# Jetting on eBay – Limited Time Only!



## MrFSS (Sep 11, 2008)

*For a limited time this fall, jetting lands on eBay with exciting, no reserve auctions of flights and packages to great JetBlue destinations*

With JetBlue, no matter what fare you pay, you always get leather seats, lots of legroom, 36 channels of DIRECTV®, 100 + channels of XM Radio®, all the brand name snacks you can eat, Dunkin' Donuts coffee – all for free! And when you top that off with our award-winning service, you may never want to leave the plane.

Link is *HERE*.


----------



## WhoozOn1st (Sep 11, 2008)

Saw a blurb about that in the L.A. Times on Wednesday.
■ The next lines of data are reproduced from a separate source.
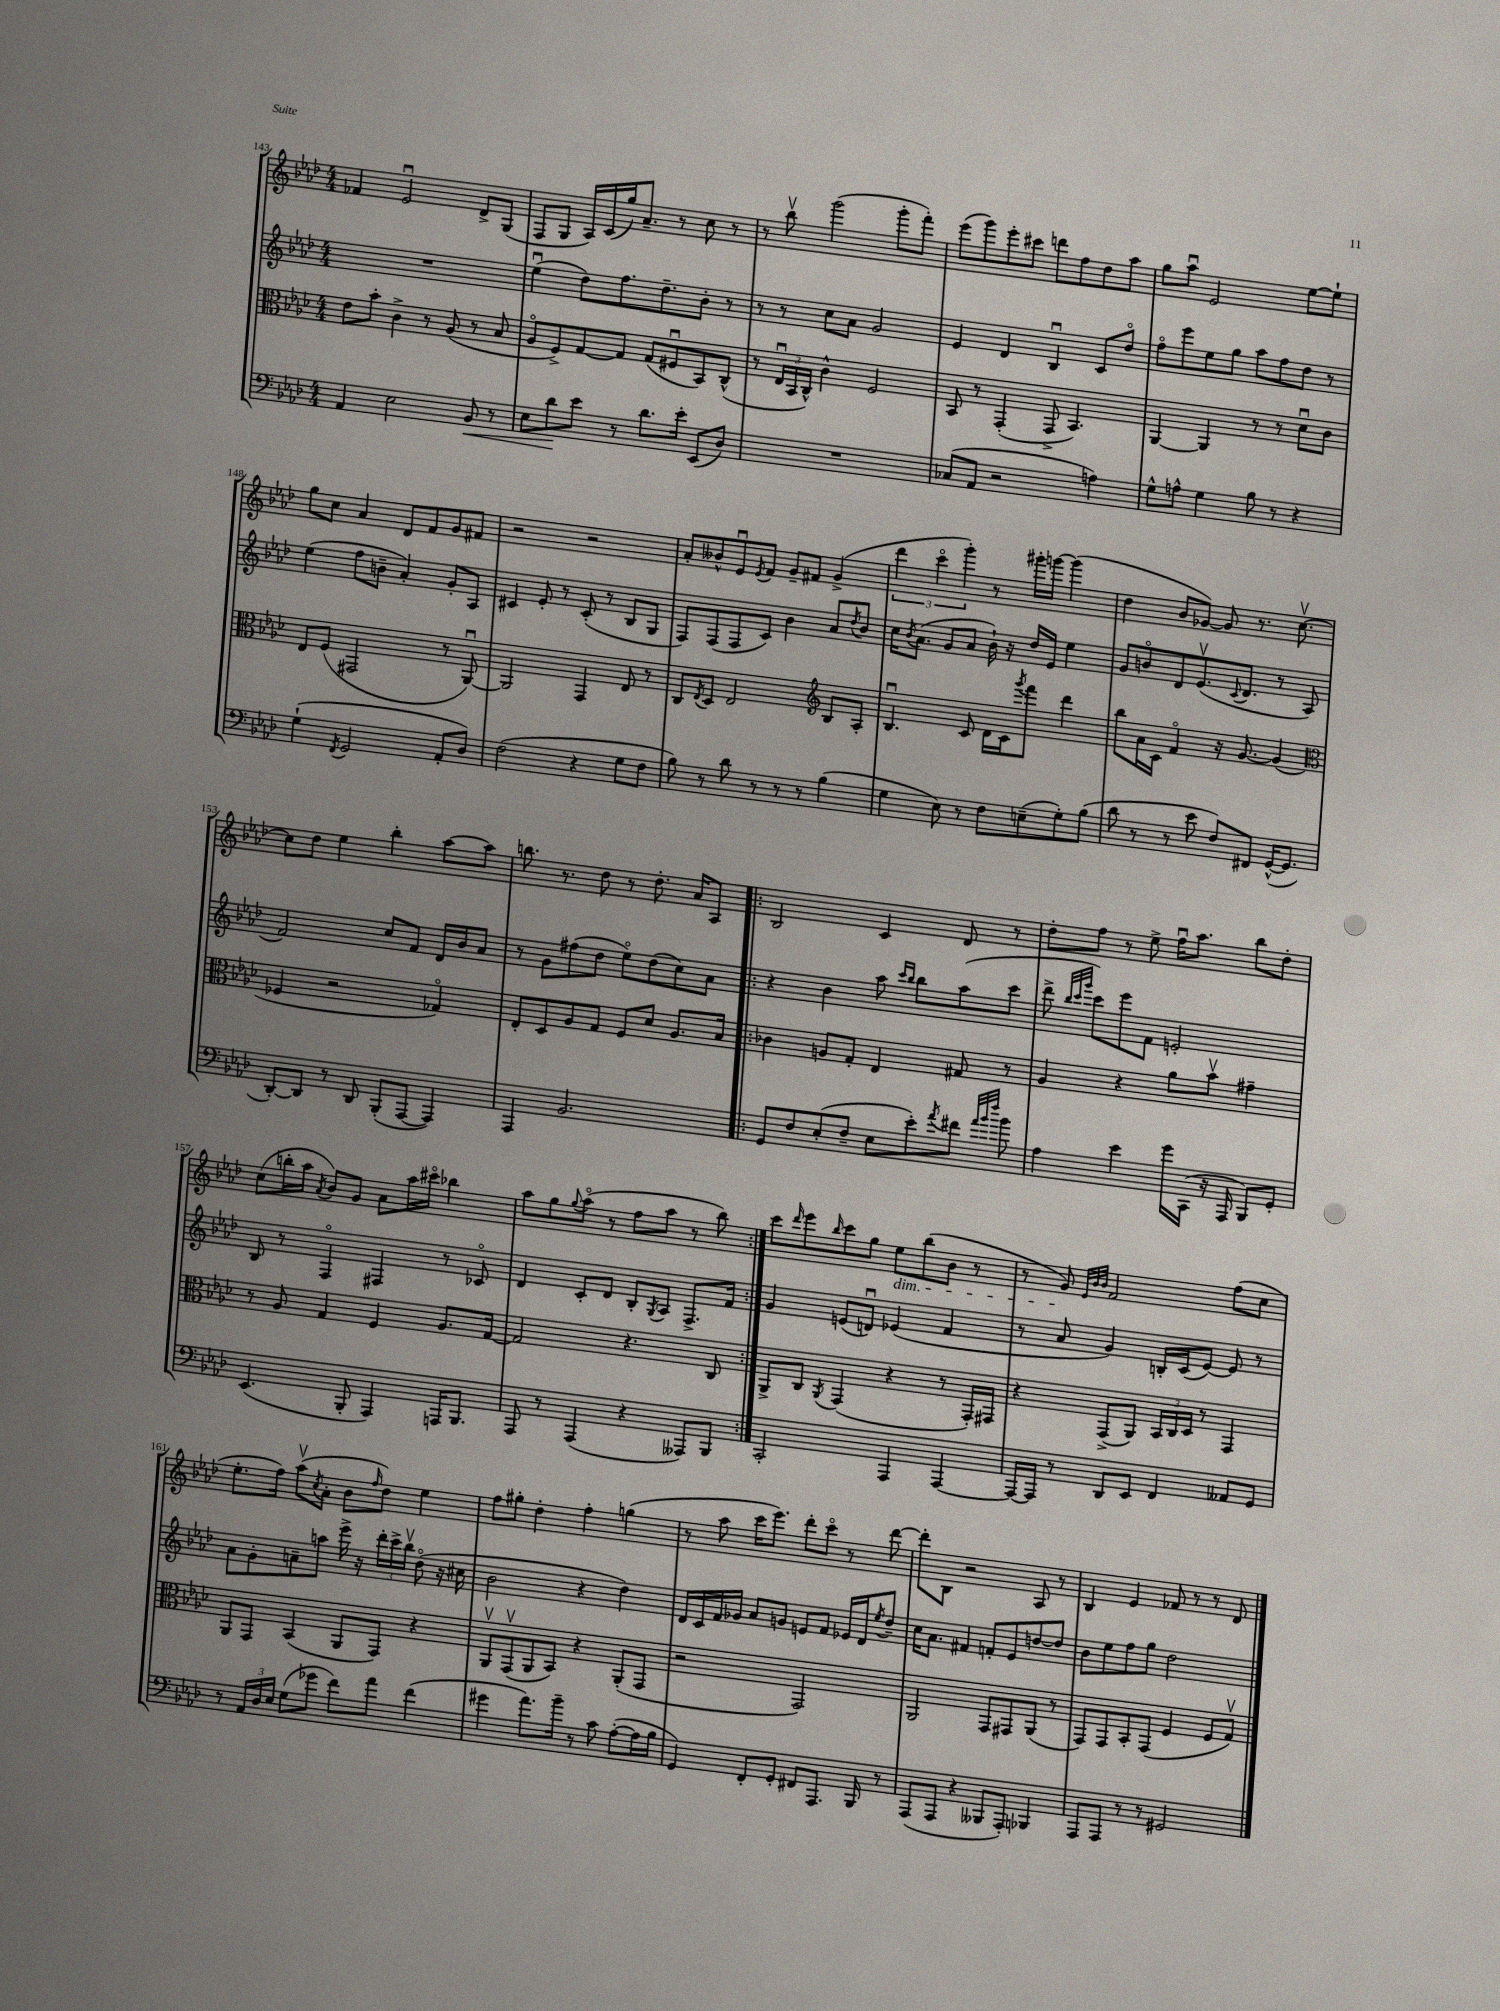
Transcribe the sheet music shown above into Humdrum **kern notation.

**kern	**kern	**kern	**kern
*staff4	*staff3	*staff2	*staff1
*clefF4	*clefC3	*clefG2	*clefG2
*k[b-e-a-d-]	*k[b-e-a-d-]	*k[b-e-a-d-]	*k[b-e-a-d-]
*M4/4	*M4/4	*M4/4	*M4/4
4AA-/	8e-\L	1r	4f-/
.	8b-'\J	.	.
2E-\	4c^\	.	2e-u/
.	8r	.	.
.	(8A-/	.	.
8BB-/	8r	.	8d-^/L
8r	8B-/	.	(8G/J
=	=	=	=
8E-\L	8A-o/L	(4ee-u\	8F/L
8d-\	8F^/)	.	8G/J
8e-\J	[8G/	8dd-\L)	16A-/LL)
.	.	.	(16c/
8r	8G/]J	8.ff\	16gg/J)
.	.	.	8.a-~/J
8.d-\L	(8G/L	.	.
.	.	8.dd-~\	.
.	8F#u/	.	8r
16e-'\Jk	.	.	.
(8EE-/L	8BB-/)	8b-'\J	8cc\
8D-/J)	(8C^^/J	8r	8r
=	=	=	=
1r	8r	8r	8r
.	24E-u/LL	8r	8bb-v\
.	24BB-/	.	.
.	24C^^/JJ)	.	.
.	4c^^\	8cc\L	(2ggg\
.	.	8a-\J	.
.	2F/	2g/	.
.	.	.	8ggg'\L
.	.	.	8fff'\J)
=	=	=	=
(8C-/L	8BB-/	4e-/	(8eee-\L
8AA-/J	8r	.	8ggg\)
2r	(4GG'/	4d-/	8eee-'\
.	.	.	8ccc#\J
.	8GG^/	4B-u/	8ddd\L
.	4.BB-/)	.	8ff\
4A\)	.	8c/L	8dd-\
.	.	8dd-o/J	8aa-\J
=	=	=	=
8G^^\L	[4AA-/	8ffo\L	8gg\L
8A^^\J	.	8eee-\	8aa-u\J
4G\	4AA-/]	8ee-\	2e-/
.	.	8gg\J	.
8B-\	8r	8aa-\L	.
8r	8r	8ff\	.
4r	8d-u\L	8dd-\J	[8ee-\L
.	8c\J	8r	8ee-`\]J
=	=	=	=
(4G`\	8E-/L	(4ee-\	8gg\L
.	(8F/J	.	8cc\J
8qFF/	.	.	.
2GG/	2GG#/	8ff\L	4a-/
.	.	8b~\J	.
.	.	4a-'/)	8d-/L
.	.	.	8f/
8AA-'/L	8r	8g'/L	8g/
8D-/J)	[8AA-u/)	8A-/J	8f#/J
=	=	=	=
(2F\	2AA-/]	4c#/	2r
.	.	8e-'/	.
.	.	8r	.
4r	4GG/	(8c#'/	2r
.	.	8r	.
8G\L	8E-/	8B-/L	.
8F\J	8r	8G/J	.
=	=	=	=
8B-\)	8C/L	8F/L)	8a-'/L
.	8qE-/	.	.
8r	8D-/J	(8F/	8b--^^/
8d-\	2E-/	8F/	8e-u/
.	.	.	8qe-/
8r	.	8c/J)	8f/J
8r	.	4b-\	8g~/L
8r	.	.	8f#/J
*	*clefG2	*	*
(4B-\	8B-/L	8a-/L	(4g^/
.	.	8qdd-/	.
.	8A-'/J	8b-/J	.
=	=	=	=
4G\	4.B-u/	16cc\LK	6ddd-\
.	.	8qb-/	.
.	.	(8.a-\J	.
.	.	.	6ccco\
8E-\)	.	8g/L	.
.	.	.	6ggg'\)
8r	8c/	8a-/J	.
8F\L	16d-\LL	16b-`\)	8r
.	16c\J	16r	.
.	8qggg/	.	.
(8E~\	8fff\J	16dd-/LL	16ggg#'\LL
.	.	16e-/JJ	[16ggg\JJ
8G'\)	4ddd-\	4ee-\	(4ggg\]
(8B-\J	.	.	.
=	=	=	=
8d-\	8bb-\L	8g/L	4dd-\
8r	16a-\L	8bo/	.
.	16c\JJ	.	.
8r	4fo/	8d-/	8b-/L
8e-\	.	(8.e-v/	[8g-/J)
8F/L)	16r	.	8g-/]
.	.	8qqc/	.
.	[8.g/	8.d-/J	.
8FF#/J	.	.	8.r
([16GG^^/LK	(4g/]	8r	.
8.GG/]J	.	.	[8.ccv\
.	.	8A-/	.
=	=	=	=
*	*clefC3	*	*
[8DD-'/L)	4F-/	2f/)	8cc\]L
8DD-/]J	.	.	8dd-\J
8r	2r	.	4ee-\
8DD-/	.	.	.
(8BBB-'/L	.	8cc/L	4bb-'\
[8AAA-/J	.	8f/J	.
4AAA-/])	4G-o/)	16d-/LL	[8aa-\L
.	.	16b-/J	.
.	.	8a-/J	8aa-\]J
=	=	=	=
4AAA-/	8E-'/L	8r	8.bb\
.	8D-/	8g\L	.
.	.	.	8.r
2.BB-/	8A-/	(8ff#\	.
.	8G/J	8dd-\J	8dd-\
.	8F/L	8ee-o\L)	8r
.	8d-/J	(8dd-\	8.dd-'\
.	8.A-/L	8cc\)	.
.	.	.	16a-/LK
.	.	8a-\J	8A-/J
.	16B-/Jk	.	.
=!|:	=!|:	=!|:	=!|:
8GG/L	4c-\	4r	2B-/
8F/	.	.	.
(8E-'/	8A/L	4b-\	.
8F~/J	8G'/J	.	.
8E-\L	4E-/	8aa-\	4c/
.	.	16qqccc/LL	.
.	.	16qqbb-/JJ	.
8e-'\)	.	8bb-\L	.
8qa-/	.	.	.
8f#\J	8G#/	(8aa-\	8d-/
32qqa-/LLL	.	.	.
32qqb-/	.	.	.
32qqff/JJJ	.	.	.
8b-\	8r	8ccc\J	8r
=	=	=	=
4A-\	4A-/	8ddd-^\	8dd-'\L
.	.	32qqbb-/LLL	.
.	.	32qqccc/	.
.	.	32qqggg/JJJ	.
.	.	8ccc\L)	8ff\J
4e-\	4r	8eee-\	8r
.	.	8f\J	8ee-^\
16g\LL	8a-\L	2e'/	16ffu\LK
(16CC\JJ	.	.	8.aa-\J
16r	8b-v\J	.	.
16AAA-/	.	.	.
8BBB-/L)	4g#~\	.	8bb-\L
8GG'/J	.	.	8dd-'\J
=	=	=	=
(4.EE-/	8r	8B-/	(8cc\L
.	8A-/	8r	16bb'\L
.	.	.	16aa-\JJ
.	.	.	8qa-/
.	4G/	4Fo/	8b-/L)
8BBB-'/	.	.	8g/J
4AAA-/)	4F/	4F#/	8a-\L
.	.	.	16aa-\L
.	.	.	16ccc#o\JJ
16AAA/LK	8.A-/L	8r	4bb-\
8.BBB-/J	.	.	.
.	.	8c-o/	.
.	[16G/Jk	.	.
=	=	=	=
8AAA-/	2G/]	4d-/	8aa-\L
8r	.	.	8gg\
.	.	.	8qqgg/
(4AAA-/	.	8c'/L	(8aa-o\J
.	.	8d-/J	8r
4r	4.r	8B-'/L	8ff\L
.	.	8qG/	.
.	.	8A-/J	8aa-\J
8AAA--/L)	.	8.F^/L	8r
8BBB-/J	8C/	.	8bb-\)
.	.	16f/Jk	.
=:|!	=:|!	=:|!	=:|!
2CC'/	8AA-^/L	4g/	8ccc\L
.	.	.	16qqddd-/
.	8C/J	.	8eee-\
.	8qAA-/	.	16qqbb-/
.	(4GG/	(8e/L	8ccc\
.	.	8du/J)	8gg\J
4AAA-/	4r	(4e-/	8ee-\L
.	.	.	(8bb-\
[4AAA-/	8r	4f/	8b-\J
.	16GG'/LL)	.	8r
.	16GG#/JJ	.	.
=	=	=	=
16AAA-/_LL	4r	8r	8r
16AAA-/]JJ	.	.	.
8r	.	8a-/	8g/)
.	.	.	32qqe-/LLL
.	.	.	32qqb-/
.	.	.	32qqb-/JJJ
8DD-/L	(8GG^/L	4g/)	2f/
8EE-/J	8AA-/J)	.	.
4FF/	24BB-/LL	16B'/LL	.
.	24C/	.	.
.	.	(16c/J	.
.	24D-/JJ	.	.
.	8r	[8e-/J)	.
8AA--/L	4GG/	8e-/]	(8ff\L
8GG/J	.	8r	8cc\J
=	=	=	=
8r	8AA-/L	8a-\L	8.ee-'\L
24AA-/LL	8GG/J	8g'\	.
24D-/	.	.	.
.	.	.	16ff\Jk)
24E-/JJ	.	.	.
(8G\L	(4BB-/	8a~\	(8aa-v\L
.	.	.	8qcc/
8g-\J	.	8aa\J	8a-'\J
8f\L)	8AA-/L	16eee-^\	8b-\L
.	.	16r	.
.	.	.	16qqff/
8a-\J	8GG/J)	24ddd-'\LL	8dd-\J)
.	.	24ccc^\	.
.	.	24bb-v\JJ	.
(4f\	4r	(8dd-o\	4ee-\
.	.	16r	.
.	.	16cc#\	.
=	=	=	=
4g#\	8AA-v/L	2b-\	8ff\L
.	(8GGv/	.	8gg#'\J
8.a-\L)	8AA-/	.	4dd-'\
.	8BB-/J)	.	.
16b-~\Jk	.	.	.
8r	4r	4r	4ff'\
8c\	.	.	.
([8A-'\L	(8AA-'/L	4dd-\)	(4gg\
16A-\]L	8GG/J	.	.
16B-\JJ	.	.	.
=	=	=	=
4GG/)	2r	16d-/LL	8r
.	.	16c/	.
.	.	16f/	8aa-\
.	.	16g-/JJ	.
8FF'/L	.	8a-/L	16ccc\LK
.	.	.	8.eee-\J)
8GG'/J	.	8g/J	.
8FF#/L	2GG/)	8e/L	8ddd-'\L
8.AAA-/J	.	8f/J	8ccco\J
.	.	16e-/LL	8r
16BBB-/	.	16d-/J	.
.	.	8qee-/	.
8r	.	8dd-~/J	[8ddd-\
=	=	=	=
(8AAA-/L	2AA-/	16cc\LK	8ddd-'\]L
.	.	8.a-\J	.
8AAA-/J	.	.	8B-\J
4r	.	4f#/	2r
8BBB--/L	8GG/L	8f'/L	.
8AAA-'/J)	8GG#/	8e-/	.
4BBB-/	(8AA-/J	[8dd/	8A-/
.	8r	8dd/]J	8r
=	=	=	=
8AAA-/L	8GG/L)	8b-\L	4B-/
8AAA-/J	8GG/	8ee-\	.
8r	8BB-'/	8ff\	4e-/
8r	(8GG/J	8gg\J	.
2GG#/	4F/	2dd-\	8f-/
.	.	.	8r
.	8F/L	.	8r
.	8Gv/J)	.	8d-/
==	==	==	==
*-	*-	*-	*-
Interesting the way the internet seems to impact ever more facets of our lives, in this instance travel.

Today there was this, in the Times' business section: Coffee, tea or pornography?

American Airlines flight attendants are concerned about passengers surfing porn sites.


----------



## fizzball (Sep 15, 2008)

WhoozOn1st said:


> Today there was this, in the Times' business section: Coffee, tea or pornography?
> American Airlines flight attendants are concerned about passengers surfing porn sites.



Yet you've long been able to buy skin mags and print erotica at airport newsstands. (SO I AM TO UNDERSTAND  )

Of course, that's not something a carrier is liable for.


----------